EXERCISE | Exactly the line with "Хлеб пшеничный (обед): 6.9 -> 9.96" and the lines that follow it, through the closing line of the entries, should be restated, with nothing left out or added.

INPUT DATA |
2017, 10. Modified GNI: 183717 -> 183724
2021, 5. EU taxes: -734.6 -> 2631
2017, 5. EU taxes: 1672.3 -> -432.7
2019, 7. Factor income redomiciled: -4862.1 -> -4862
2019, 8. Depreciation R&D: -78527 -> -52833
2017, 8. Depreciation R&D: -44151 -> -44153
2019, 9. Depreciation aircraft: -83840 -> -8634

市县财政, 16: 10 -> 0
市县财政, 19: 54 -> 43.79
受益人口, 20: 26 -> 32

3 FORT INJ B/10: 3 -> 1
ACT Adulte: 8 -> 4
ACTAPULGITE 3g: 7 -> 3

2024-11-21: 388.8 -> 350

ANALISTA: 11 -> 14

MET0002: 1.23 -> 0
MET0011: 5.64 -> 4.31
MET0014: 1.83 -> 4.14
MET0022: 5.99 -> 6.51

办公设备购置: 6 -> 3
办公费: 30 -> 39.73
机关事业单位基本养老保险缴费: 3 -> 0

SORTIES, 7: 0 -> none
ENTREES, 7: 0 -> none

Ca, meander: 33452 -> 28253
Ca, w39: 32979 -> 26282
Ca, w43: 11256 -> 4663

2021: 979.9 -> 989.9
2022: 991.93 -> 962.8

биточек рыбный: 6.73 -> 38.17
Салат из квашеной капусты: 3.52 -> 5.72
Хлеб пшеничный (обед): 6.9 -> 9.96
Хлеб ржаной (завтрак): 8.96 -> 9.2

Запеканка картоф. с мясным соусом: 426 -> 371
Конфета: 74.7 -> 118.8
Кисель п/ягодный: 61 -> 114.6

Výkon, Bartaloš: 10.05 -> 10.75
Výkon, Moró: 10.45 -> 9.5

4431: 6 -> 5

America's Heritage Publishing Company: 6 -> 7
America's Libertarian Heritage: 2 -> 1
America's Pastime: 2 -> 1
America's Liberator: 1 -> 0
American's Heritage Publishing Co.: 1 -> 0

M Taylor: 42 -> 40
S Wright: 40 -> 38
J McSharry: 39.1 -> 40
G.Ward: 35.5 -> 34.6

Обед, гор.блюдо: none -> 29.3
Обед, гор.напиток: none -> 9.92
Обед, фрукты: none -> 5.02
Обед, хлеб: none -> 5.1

RESULT OF THE TASK |
Хлеб пшеничный (обед): 6.9 -> 9.96
Хлеб ржаной (завтрак): 8.96 -> 9.2

Запеканка картоф. с мясным соусом: 426 -> 371
Конфета: 74.7 -> 118.8
Кисель п/ягодный: 61 -> 114.6

Výkon, Bartaloš: 10.05 -> 10.75
Výkon, Moró: 10.45 -> 9.5

4431: 6 -> 5

America's Heritage Publishing Company: 6 -> 7
America's Libertarian Heritage: 2 -> 1
America's Pastime: 2 -> 1
America's Liberator: 1 -> 0
American's Heritage Publishing Co.: 1 -> 0

M Taylor: 42 -> 40
S Wright: 40 -> 38
J McSharry: 39.1 -> 40
G.Ward: 35.5 -> 34.6

Обед, гор.блюдо: none -> 29.3
Обед, гор.напиток: none -> 9.92
Обед, фрукты: none -> 5.02
Обед, хлеб: none -> 5.1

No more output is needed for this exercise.